Radical Wisdom: A Feminist Mystical Theology
Feminism and mysticism have always held a wary view of each other: feminists borrowed from Marx the belief that spirituality functions as a narcotic that anesthetizes the pain of oppression rather than harnessing it to fuel the engine of social change; religious leaders feared that committed social activists would lose their souls while saving the world. Beverly J. Lanzetta addresses these conflicts by analyzing two issues that split the values of feminism and mysticism: finding oneself and losing oneself in the Divine.
Early feminists analyzed how women’s expressions of self—the identity, perspective, voice and experience of being a woman—were erased by patriarchy from history, literature, theology and politics. Such societal deauthorization separates women from the elements of self—the instincts, needs, drives and spirit that shape a woman’s being and presence in the world. Lanzetta argues that shattering this patriarchal constraint and reclaiming an authentic self through unitive experiences with the Divine radically affirms women’s being.
According to Lanzetta, the ways in which women struggle spiritually with patriarchy in all its forms create a unique spiritual contribution to Christianity, a “via feminina,” or “way of the feminine.” The soul wounds that women experience carve out interior cavities for the realization and activation of God’s intimate and affirming presence. These “crucibles of experience” become the modalities through which women’s symbols, images and metaphors for the Divine are formed. Women craft a self through suffering, resistance and divine love.
Lanzetta addresses with depth and finesse the second point of conflict between feminism and mysticism: the loss of self in service to others. The “radical wisdom” of a feminist mystical relationship with the Divine is that one can give to others only from a fully embodied self. Here Lanzetta explores the revolutionary power of spirituality to lift women from soulless selfishness to soulful selflessness as she examines the subversive contemplations of Teresa of Ávila and Julian of Norwich.
In Teresa’s time, the church controlled literacy and placed prohibitions on women reading theological Latin. Teresa was also forbidden to read books in the vernacular.
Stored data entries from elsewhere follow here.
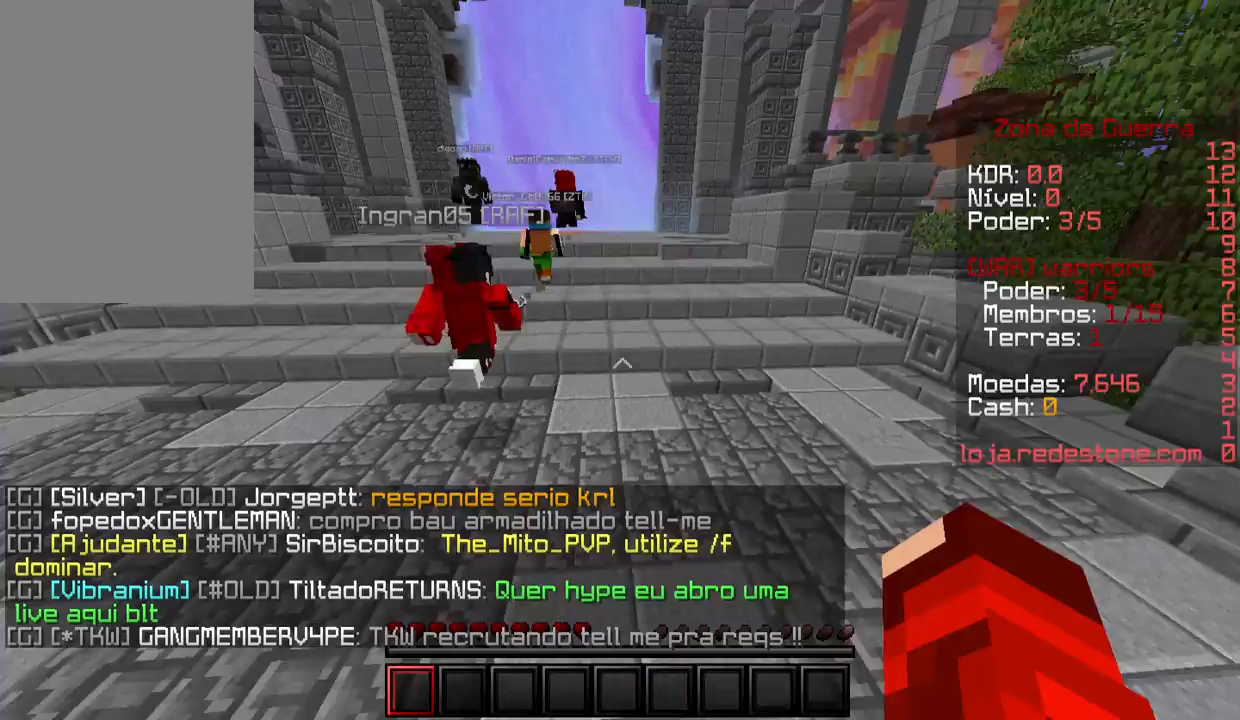
{"keys": ["w"], "mouse": [], "events": []}
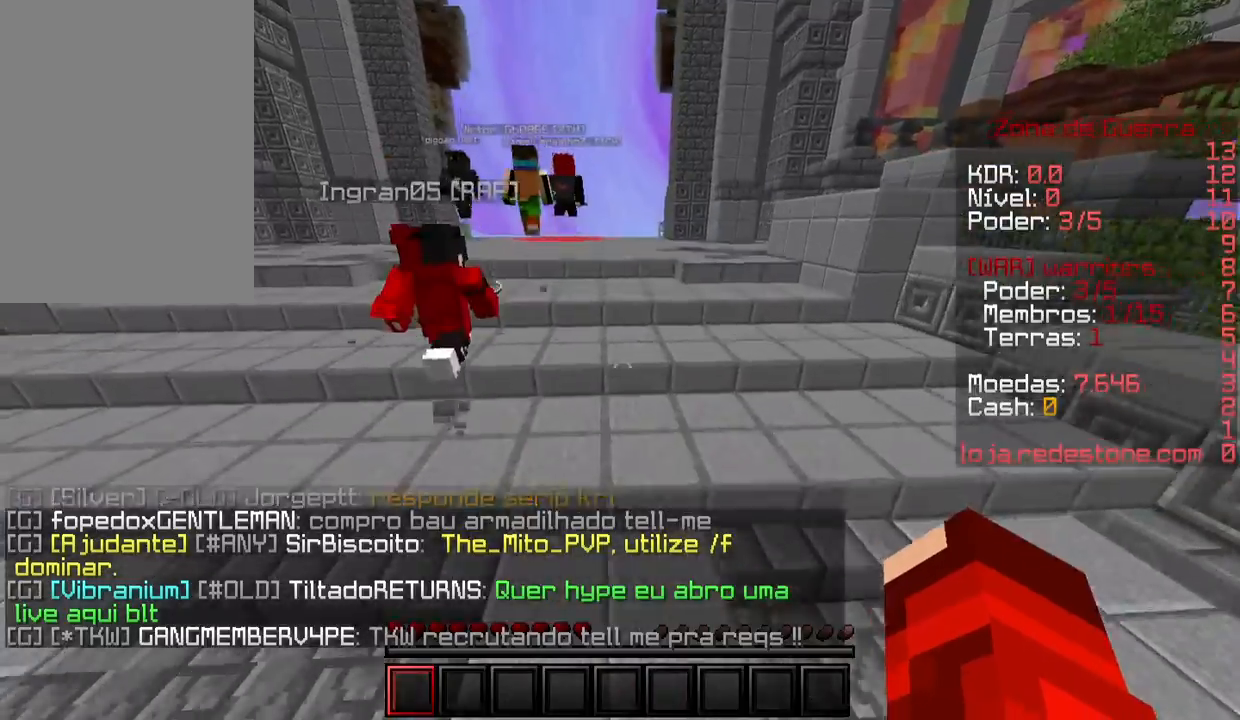
{"keys": ["w"], "mouse": [], "events": []}
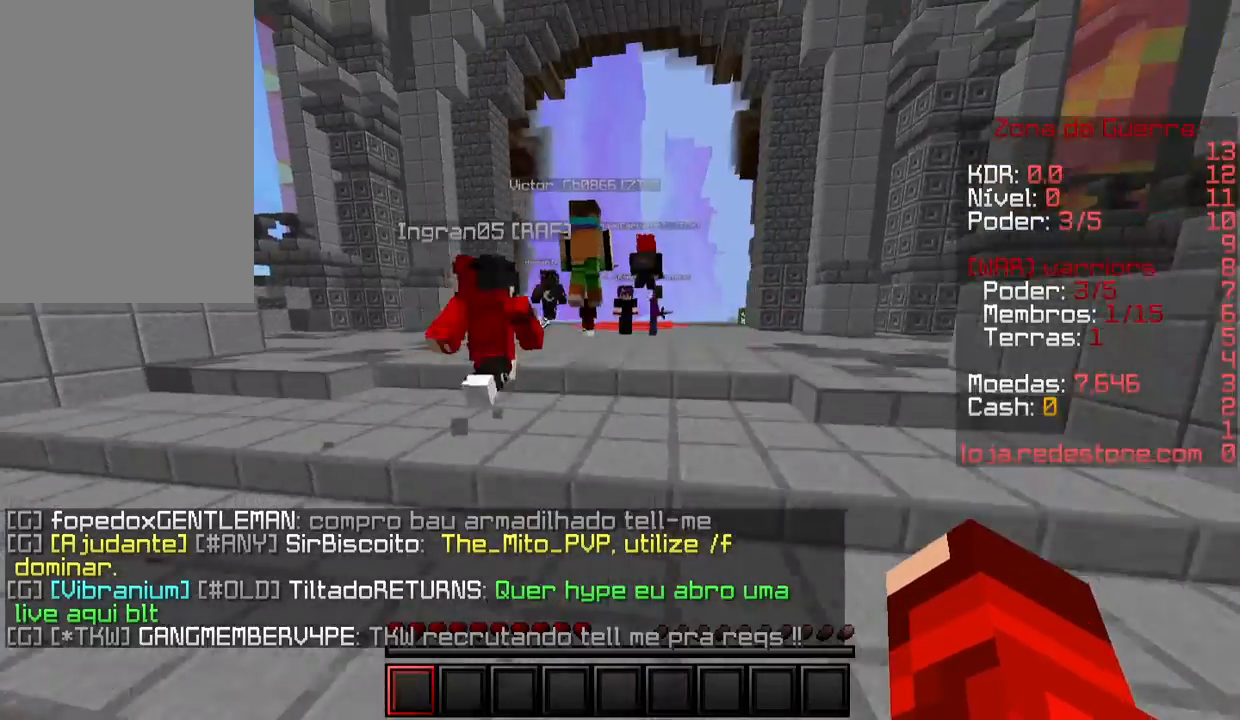
{"keys": ["w"], "mouse": [], "events": []}
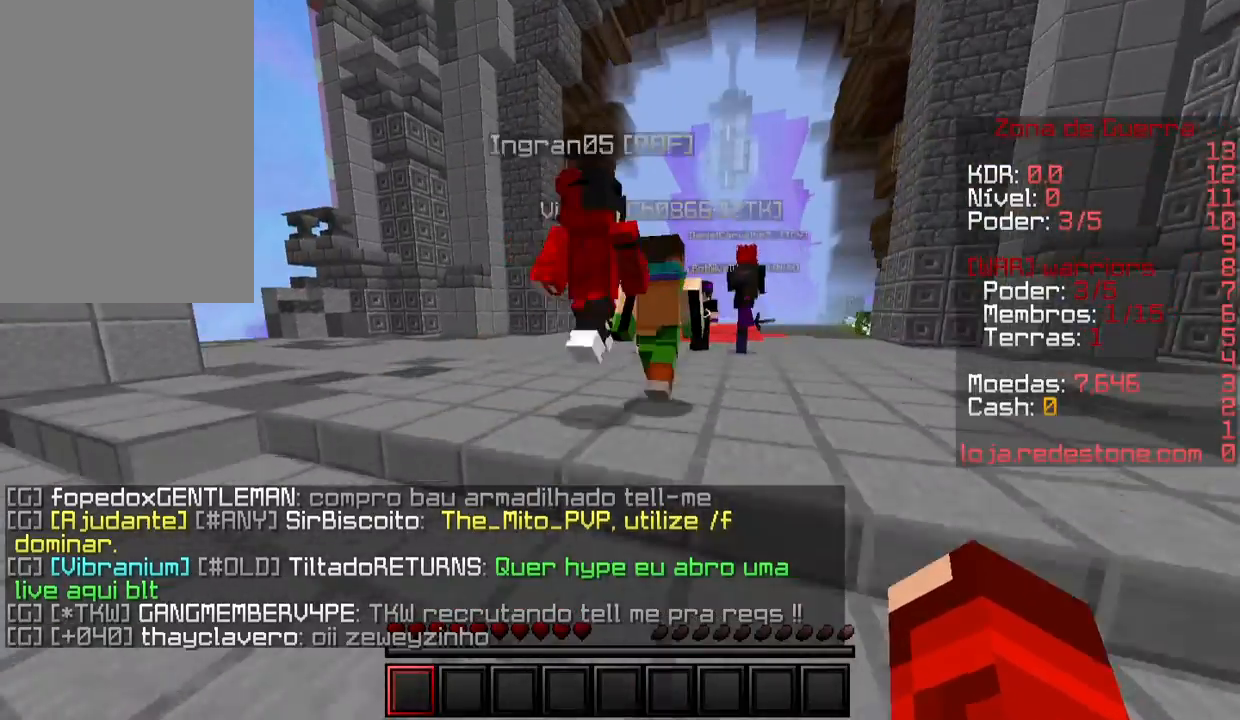
{"keys": ["w"], "mouse": [], "events": []}
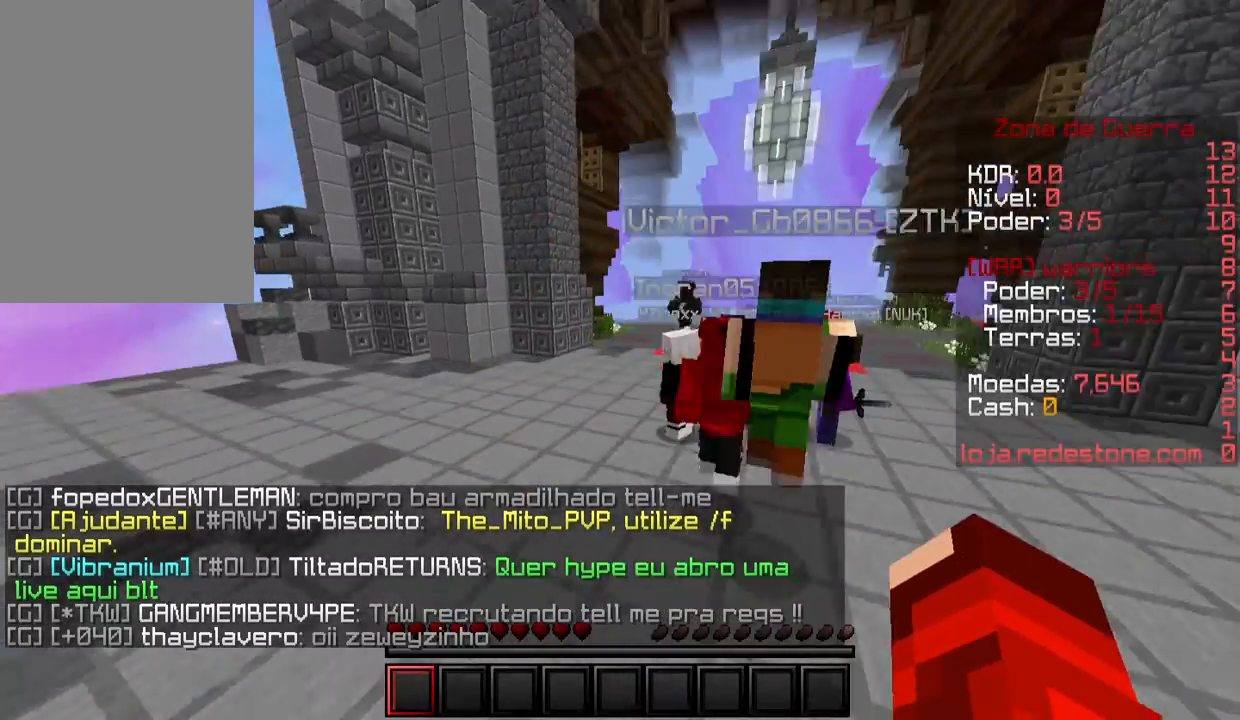
{"keys": ["w"], "mouse": [], "events": []}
Mourning the loss of reading, she received a revelation from God that she would be taught all she needed to know through an interior source, a “living book.” Sharpening her intuition as a receptor of the Divine, Teresa crafted a spirituality that she taught her nuns and wrote of in service to others. Her radical access to God challenged the controlling “salvation through sacraments” clericalism of medieval Spain.
Julian of Norwich, another religious leader of a prominent community who wrote liturgy, theology and spiritual devotions, had a similar path to relationship with God. Her divine revelations came in imagery for the work of the Holy Spirit, “mothering” and “greening” and “one-ing,” which served in her teachings and writings to construct an embodied and earth-valuing spirituality over against a hypertranscendent Christianity. Both women resisted male religious leaders’ efforts to silence and suppress them, and their resistance sharpened the assault. This punishing sanctioning forced them to embrace the cause of their new spirituality, despite the suffering it provoked, as a form of service to the Divine and to the world. In their oneness with God they found existential presence.
For both Julian and Teresa the way to save themselves became the way to save the world: undertaking a painful construction of self through resistance to diminishment and through loss of self in sacred service, they were able to take up their cross and be present in the world. Solitude thus crafted service, and self-sacrifice became a path for self-discovery. In the dialectical dynamic between dying and being formed anew, a “mystical circle” of contemplation and social action was formed.
Lanzetta argues convincingly that if Christians are to believe that God reveals divine knowledge to all those who love God, not just to clerics or to men, then to exclude women’s revelations is to exclude revelations that God is providing. When the Divine is imaged only as male, despite scripture’s witness, feminist mysticism can correct patriarchal blindness by revealing the feminine dimension of God’s nature. Radical Wisdom shows how earthshaking power can be harnessed by women whose self-liberation aligns with political liberation. Social movements, as anthropologists have noted, have been birthed and brought to triumph on nothing else.
Lanzetta’s book is crucial to postmodern understandings of feminism. In arguing for a “contemplative ethics” in which women have the spiritual right to image and express the Divine, she breaks through to a new source for political re-visioning.